3. Avoid overscheduling
I get it. ADHD brains often want to do ALL THE THINGS! But also, ADHD brains can be particularly sensitive to lots of stimuli. And when they get overstimulated, it can be super hard to reset.
Keep an eye on your schedule and avoid scheduling too many events in a row. Instead, block off a "down day" in between bigger events to decompress and catch up with things like household chores or self-care which get pushed aside when you are in a rush to get somewhere. That extra day can help you prep for your next event so you feel less overwhelmed AND it gives your nervous system a rest!
4. Plan for a "dry run"
No matter what your brain tells you, I can pretty much guarantee your first day back to school, work, or both will be stressful if you don't have a prep day. So block your calendar now with a note to remind yourself of this! I recommend blocking the day before your return, but if you have an event that can't be moved, block off the day before that.

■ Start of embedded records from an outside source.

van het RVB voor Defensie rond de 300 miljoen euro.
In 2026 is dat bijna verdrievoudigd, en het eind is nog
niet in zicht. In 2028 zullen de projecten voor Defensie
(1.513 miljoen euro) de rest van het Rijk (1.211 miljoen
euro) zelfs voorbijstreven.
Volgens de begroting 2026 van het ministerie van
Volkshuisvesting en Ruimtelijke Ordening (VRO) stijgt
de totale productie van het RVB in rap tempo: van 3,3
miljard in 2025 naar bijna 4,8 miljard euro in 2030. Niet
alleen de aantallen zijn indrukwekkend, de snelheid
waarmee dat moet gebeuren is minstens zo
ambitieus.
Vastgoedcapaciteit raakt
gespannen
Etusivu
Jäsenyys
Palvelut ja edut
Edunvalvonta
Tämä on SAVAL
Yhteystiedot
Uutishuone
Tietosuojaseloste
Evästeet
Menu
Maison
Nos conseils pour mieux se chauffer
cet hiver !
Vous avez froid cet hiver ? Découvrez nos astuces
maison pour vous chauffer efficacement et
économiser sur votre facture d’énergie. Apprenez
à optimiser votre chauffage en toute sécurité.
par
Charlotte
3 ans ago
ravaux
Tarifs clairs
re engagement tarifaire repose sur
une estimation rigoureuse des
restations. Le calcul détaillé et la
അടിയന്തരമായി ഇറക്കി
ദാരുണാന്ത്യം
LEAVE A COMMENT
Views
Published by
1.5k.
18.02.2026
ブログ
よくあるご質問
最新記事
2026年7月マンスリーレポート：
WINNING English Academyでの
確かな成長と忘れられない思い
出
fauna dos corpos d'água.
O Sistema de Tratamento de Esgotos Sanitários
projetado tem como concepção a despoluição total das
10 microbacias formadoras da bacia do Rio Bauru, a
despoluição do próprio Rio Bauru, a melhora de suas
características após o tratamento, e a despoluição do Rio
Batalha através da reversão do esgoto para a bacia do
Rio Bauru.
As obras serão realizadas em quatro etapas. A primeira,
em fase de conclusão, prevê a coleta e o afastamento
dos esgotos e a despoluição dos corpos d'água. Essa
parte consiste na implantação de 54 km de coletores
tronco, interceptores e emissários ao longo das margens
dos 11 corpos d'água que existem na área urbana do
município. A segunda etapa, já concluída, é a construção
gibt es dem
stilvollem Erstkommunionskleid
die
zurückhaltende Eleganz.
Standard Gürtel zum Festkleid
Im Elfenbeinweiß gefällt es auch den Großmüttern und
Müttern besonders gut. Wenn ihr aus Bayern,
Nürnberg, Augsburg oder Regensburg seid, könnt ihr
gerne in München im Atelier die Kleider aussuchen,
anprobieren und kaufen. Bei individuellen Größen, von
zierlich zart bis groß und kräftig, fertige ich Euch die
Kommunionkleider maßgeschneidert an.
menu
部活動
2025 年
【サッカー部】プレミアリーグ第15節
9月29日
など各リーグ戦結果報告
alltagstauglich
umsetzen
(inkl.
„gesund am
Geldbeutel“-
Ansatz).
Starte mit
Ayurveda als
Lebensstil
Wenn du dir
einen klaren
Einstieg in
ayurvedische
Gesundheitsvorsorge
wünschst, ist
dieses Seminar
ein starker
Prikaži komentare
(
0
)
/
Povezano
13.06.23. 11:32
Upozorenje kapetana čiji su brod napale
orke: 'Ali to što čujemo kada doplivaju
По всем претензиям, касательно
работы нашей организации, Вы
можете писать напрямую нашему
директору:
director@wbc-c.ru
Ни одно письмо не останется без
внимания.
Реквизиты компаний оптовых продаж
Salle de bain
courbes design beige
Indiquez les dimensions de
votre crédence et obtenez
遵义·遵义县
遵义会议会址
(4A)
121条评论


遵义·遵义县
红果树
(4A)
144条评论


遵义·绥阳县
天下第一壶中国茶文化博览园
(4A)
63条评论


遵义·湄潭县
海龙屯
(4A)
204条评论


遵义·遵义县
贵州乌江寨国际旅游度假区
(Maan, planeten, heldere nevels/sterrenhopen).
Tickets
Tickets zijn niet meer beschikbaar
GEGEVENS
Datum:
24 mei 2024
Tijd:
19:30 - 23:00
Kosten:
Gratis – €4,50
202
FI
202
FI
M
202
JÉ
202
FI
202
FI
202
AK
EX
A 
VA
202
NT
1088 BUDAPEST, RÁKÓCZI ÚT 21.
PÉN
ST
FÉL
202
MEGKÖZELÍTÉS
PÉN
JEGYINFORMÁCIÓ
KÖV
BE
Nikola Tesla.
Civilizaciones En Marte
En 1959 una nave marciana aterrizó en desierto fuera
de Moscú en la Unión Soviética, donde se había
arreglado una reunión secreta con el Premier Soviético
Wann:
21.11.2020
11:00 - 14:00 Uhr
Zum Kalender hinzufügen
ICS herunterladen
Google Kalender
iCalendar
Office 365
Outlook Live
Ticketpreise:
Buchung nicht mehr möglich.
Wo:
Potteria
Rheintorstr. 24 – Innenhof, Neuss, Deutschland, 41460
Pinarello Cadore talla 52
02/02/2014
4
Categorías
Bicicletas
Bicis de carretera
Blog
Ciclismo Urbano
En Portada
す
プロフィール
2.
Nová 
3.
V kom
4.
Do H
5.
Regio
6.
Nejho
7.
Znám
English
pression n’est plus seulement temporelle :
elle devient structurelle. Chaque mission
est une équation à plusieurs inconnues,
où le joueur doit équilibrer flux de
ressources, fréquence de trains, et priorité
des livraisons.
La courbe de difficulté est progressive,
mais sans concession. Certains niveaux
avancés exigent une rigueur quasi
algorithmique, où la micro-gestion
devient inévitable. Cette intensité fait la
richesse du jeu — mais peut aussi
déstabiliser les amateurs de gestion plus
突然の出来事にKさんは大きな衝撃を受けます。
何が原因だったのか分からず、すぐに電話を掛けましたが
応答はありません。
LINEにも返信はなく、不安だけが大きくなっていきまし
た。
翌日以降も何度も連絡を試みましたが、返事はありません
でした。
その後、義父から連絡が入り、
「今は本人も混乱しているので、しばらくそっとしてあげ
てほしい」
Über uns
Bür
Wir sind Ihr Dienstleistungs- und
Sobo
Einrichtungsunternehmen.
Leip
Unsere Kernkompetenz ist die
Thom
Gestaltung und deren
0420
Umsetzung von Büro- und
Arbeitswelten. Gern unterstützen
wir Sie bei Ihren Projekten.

On your prep day, mentally go through what your morning routine will look like and put everything in place. Set backpacks by the door. If your family is like mine, take some time to clean out the backpack and find the lunch that has been there since the first day of break. Make sure you have groceries or a plan for breakfast, lunch and dinner for everyone--especially if you are trying to prioritize healthier foods for the new year! Check that everyone's clothes are cleaned and laid out, the car has gas, and whatever else you might need that day has been located and placed in a central location, ready to go.
Now enjoy your last day of vacation knowing the morning will be a little less stressful!